Durante muitos anos, todos os dias, estava ao fim do dia, à porta da casa onde eu vivia, um homem que me pedia uma pequena ajuda. E eu dava, todos os dias, uma moeda ou duas, às vezes uma pequena nota, ele sempre delicado, sempre agradecido, sempre criativo no pedido (embora tivesse preferência por aniversários, ora dele, ora de uma alegada filha, que faziam tantas vezes anos no mesmo mês). Sim, bem sei, essa pequena ajuda não resolve as coisas do mundo, mas resolver essas coisas leva tanto tempo, e ele talvez precisasse de comer naquele dia. Sim, bem sei, é melhor ensinar a pescar do que dar o peixe, mas para aprender a pescar e para o fazer é preciso ter um mínimo de forças e alguma coisa no estômago. Sim, bem sei, se calhar era para o vício, mas que sabemos nós dos vícios de cada um. Tudo tão relativo afinal, fiquemos no essencial.

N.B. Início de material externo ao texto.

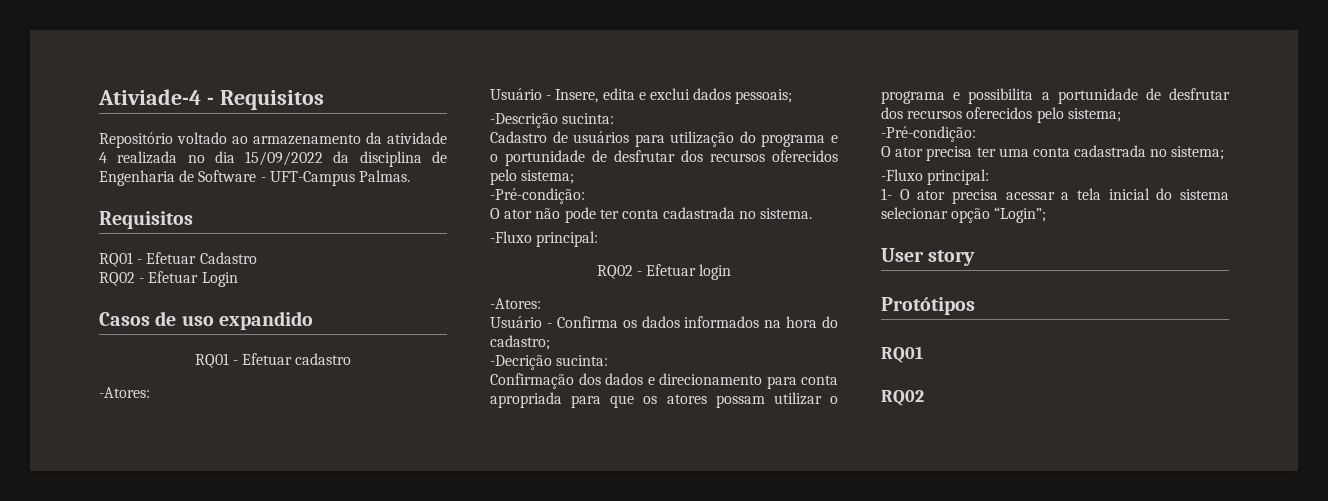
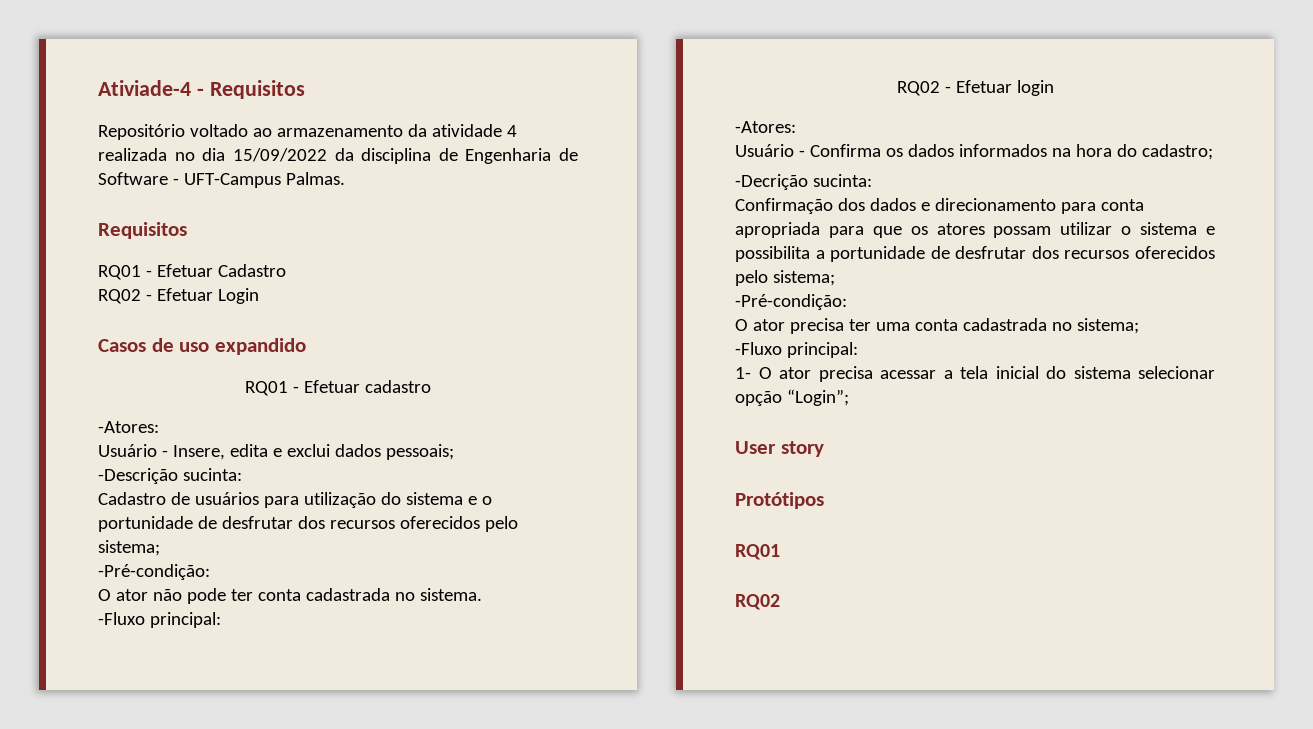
[761,134,826,147] programa -> [405,492,463,505] sistema
[881,91,945,104] programa -> [1140,222,1198,235] sistema

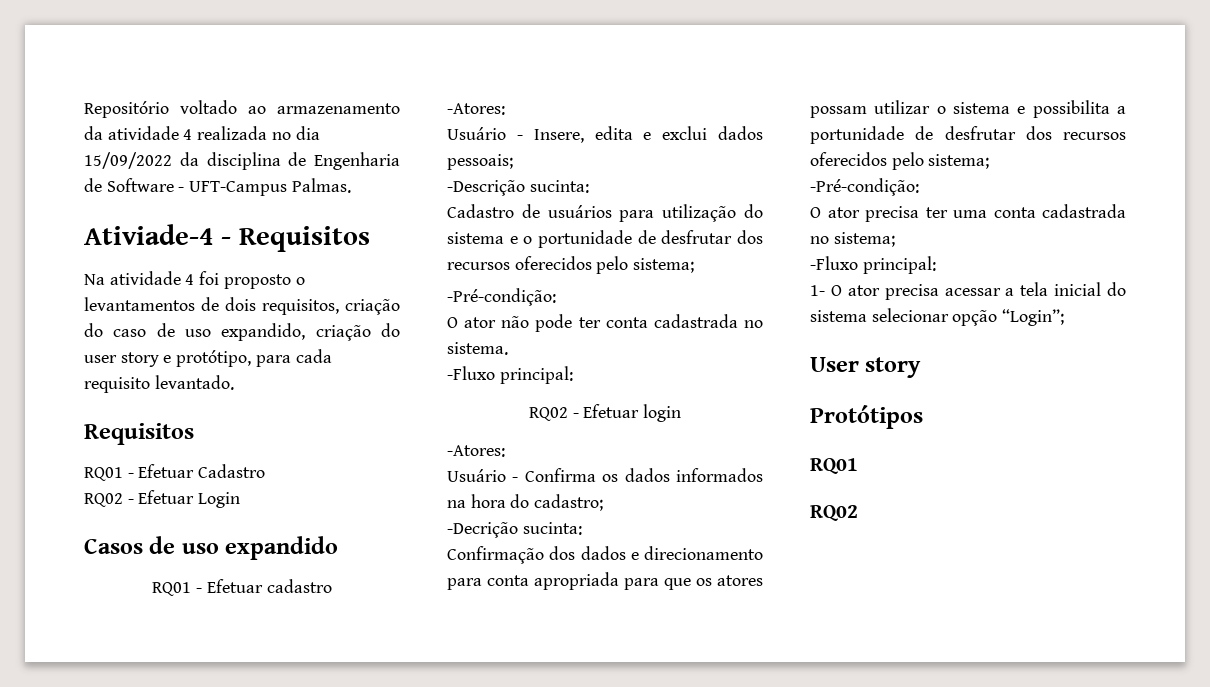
[98,80,305,99] Ativiade-4 - Requisitos // -> (84, 109) none
(345, 178) none -> [84,224,370,252] [84,271,305,289] [84,297,400,315] [84,323,400,341] [84,349,332,367] [84,375,234,393] // Ativiade-4 - Requisitos // Na atividade 4 foi proposto o levantamentos de dois requisitos, criação do caso de uso expandido, criação do user story e protótipo, para cada requisito levantado.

E o essencial pode também ser uma frase, uma pergunta ou um sorriso de uma criança. E logo colocamos tudo no seu devido sítio. Um sorriso de uma criança, sobretudo se nos for destinado por uma criança que amamos. Isso merece todo o tempo, todo o espaço, dessa massa se faz a vida. Ou uma pergunta, daquelas simples, às vezes tão cruas, como um singelo mas denso “porquê?”, daqueles que nos põem sem palavras. Ou uma frase, como esta, que pertence a uma criança que amo, e que faz por momentos parar o tempo e suspender o espaço: “O meu pai tem as pestanas lindas. As mãos do meu pai são pequenas e gordinhas.” Ponto final. Silêncio.